UMA VIRADA QUASE NA HORA DO DESESPERO
Antes das oitavas começar
havia o prognóstico percentual das seleções que ganhariam nas oitavas, que seriam França,
86% de chances matemáticas; Marrocos possui 65,7%; o Brasil 64,7%. Inglaterra
com 55,6%; Espanha é favorita com 59,8%; Estados Unidos com 50,3; Argentina com
78,9% e Colômbia 53%. Eram bons prognósticos, embora considerasse altas as
percentagens do Brasil e da Argentina, considerava que ambos ganhariam. Em
relação ao restante quis palpitar apostando em Portugal e Suíça. Quem me
surpreendeu foi a Bélgica, que passeou sobre os EUA. A Noruega ganhar do Brasil
era muito possível. A Argentina seria favorita na base de uns 58%. E os “Hermanos”,
em Atlanta, tentaram impor seu jogo nos primeiros cinco minutos.
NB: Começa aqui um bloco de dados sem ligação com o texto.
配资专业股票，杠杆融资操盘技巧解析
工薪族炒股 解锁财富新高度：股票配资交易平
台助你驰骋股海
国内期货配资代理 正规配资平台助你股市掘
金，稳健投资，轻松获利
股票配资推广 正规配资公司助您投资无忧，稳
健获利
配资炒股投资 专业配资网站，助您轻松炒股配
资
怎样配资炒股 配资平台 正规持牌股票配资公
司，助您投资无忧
Não deu. O
Egito equilibrou a posse mantendo uma marcação agressiva. Além de fechar os
espaços, subiu a marcação e passou a explorar os ataques pelos lados. E, aos 14
minutos, com Yasser cabeceando para as redes depois de um cruzamento de Attia
fez o gol: 1x0. Seja porque o Egito deu mais espaço para o adversário, seja
porque os argentinos começaram a correr mais em campo aconteceram boas
oportunidades de empatar. A melhor chance veio com um pênalti, aos 20, que Messi
bateu mal, por sinal com muita similaridade ao pênalti batido por Bruno Guimarães. Foi-se a chance do empate com a defesa de Shobeir. O goleiro egípcio, depois faria mais duas boas defesas, em
cabeceio de Mac Allister e num chute de Álvarez. Messi ainda acertou a trave na
cobrança de uma falta. Terminou o primeiro tempo e no segundo novamente voltou
a pressão argentina até que, aos 12 minutos, numa recuperação de bola da defesa
Hassan saiu jogando, passou por dois marcados, com uma caneta em Tagliafico, e
deu um passe para Salah, que lançou Zico na esquerda. O atacante finalizou na
saída do goleiro fazendo o segundo. Aí apareceu o anulou o gol por falta na
origem. O arbitro Francois Letexier revisou o vídeo assinalando que Attia pisou
em Lisandro Martínez ao roubar a bola na linha de fundo. A tentativa de pressão
dos argentinos continuou, mas, de novo, depois de Messi cobrar um escanteio no
primeiro poste, a defesa tirou, com a bola sendo empurrada para um contra-ataque
com Salah. Hassan recebeu na direita e deu um passe rasteiro para Zico bater de
forma inapelável: 2x0. Nem assim a
Argentina desistiu e de tanto martelar, com Messi se esbaldando em campo, por
fim conseguiu, aos 34 minutos, num ataque em que apostou no cruzamento, Messi
levantou no primeiro poste, e Romero cabeceou no canto esquerdo de Shobeir para
diminuir: 2x1. E aos 38, veio o empate Messi cruzou na segunda trave, Martínez
ajeitou para o meio da área, e Montiel empurrou para Messi, que bateu forte no
alto: 2x2. E veio os acréscimos, quase no final Salah tentou driblar na área e perdeu
a bola no ataque. Daí partiu um contra-ataque. Onde Lautaro foi lançado na
direita e cruzou para a área. Bem postado Enzo Fernández cabeceou no canto
esquerdo, tirando de Shobeir. Virada argentina: 3x2. Messi compensou com enorme esforço e determinação o cansaço e o talento que não fluiu em certas ocasiões. Deu o esperado, mas a
Turquia assustou muito e vendeu caro sua eliminação.